Darmen G Momin, a resident of Sasatgre, says the trees which have mossy barks are among the oldest and belonged to abong noga and silme doka. Is it another myth? “No,” Momin says emphatically. “It is a strong belief. See this space where the density of trees is less. This was the place where our forefathers lived,” he explains as he points to an area inside the forest where most of the trees are “ancient”.
While the local population wants to leverage the tourism potential of the place, dilapidated roads are a major hindrance. Marak says the villagers have approached the authorities but nothing has been done so far.

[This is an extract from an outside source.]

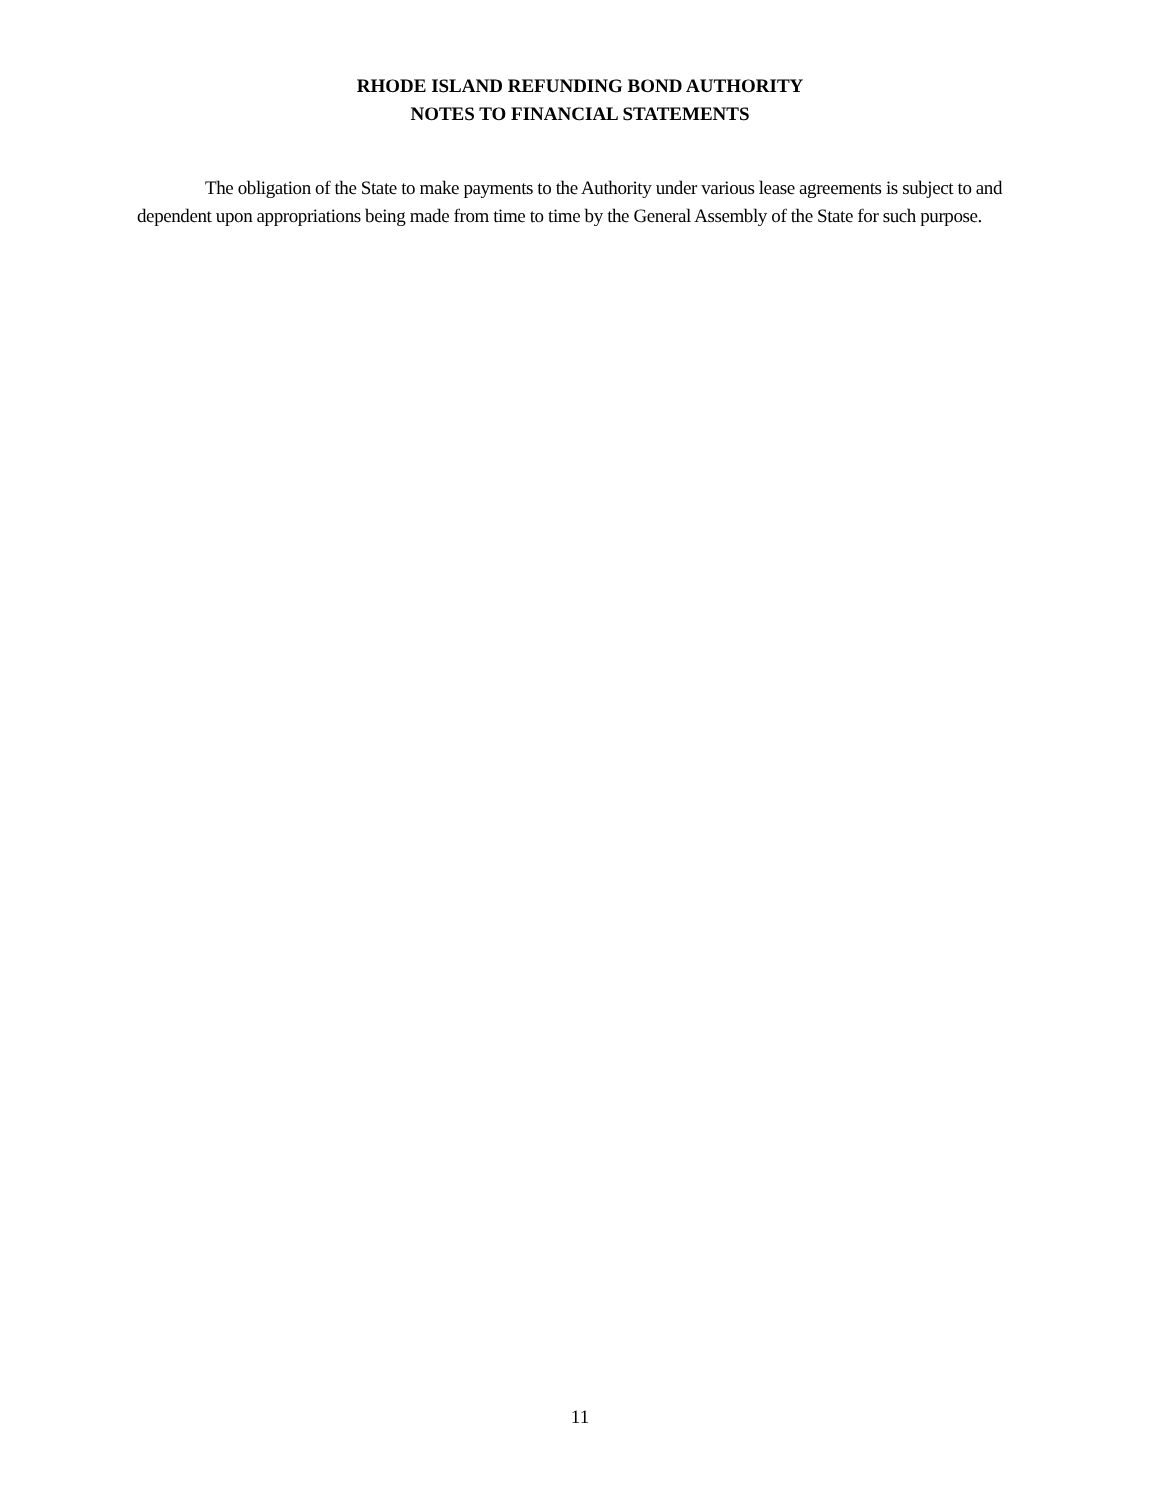RHODE ISLAND REFUNDING BOND AUTHORITY
NOTES TO FINANCIAL STATEMENTS
The obligation of the State to make payments to the Authority under various lease agreements is subject to and dependent upon appropriations being made from time to time by the General Assembly of the State for such purpose.
11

Local MLA Marcuise N Marak says since the area is restricted and a protected forest, it is difficult to get sanction for a road project. “I had proposed PMGSY (Pradhan Mantri Gram Sadak Yojana) but the Ministry of Forest and Environment did not give clearance. I recently spoke to the chief minister about the problem and he is keen (to develop the road). We can have an all-weather road made of stones and pebbles,” he says and adds that the process has already begun.
Modernity has crept into the remote area in various forms. One can see electric poles standing incongruously among trees on the way to Daribokgre. The mesh of wires is an eye sore. Momin says the electric wires are posing danger to birds and arboreal animals.
“The village (Daribokgre) is near the Nokrek forest and this makes the wildlife vulnerable. There are so many electric poles and the wires are criss-crossing precariously. Birds are often killed,” he adds.
According to Momin, solar light can be the solution “but it has never been considered”.
But the MLA says the project is in the pipeline. “Madam Agatha (Tura MP Agatha Sangma) had already proposed it to the Government of India… Things are taking so long because of some procedures,” he informs.
The change in lifestyle of locals and concrete structures are also adding to the problems, says Momin. The corrugated iron sheets have replaced traditional thatched roofs and birds which would nest in the grass are being forced to find space in trees.
“Our lifestyle is affecting the flora and fauna of the area and this is wrong. The Nokrek is a biodiverse area and there should be awareness among people on preservation and protection of this place,” he asserts.
Momin also points out that many locals are planting arecanut, “which is not indigenous to the place”.
“In fact, no sapling from outside should be planted. There should be proper awareness on how to protect the forest, the indigenous trees and the wildlife. The Nokrek is a sacred place and all of us have to contribute to the preservation process,” he concludes.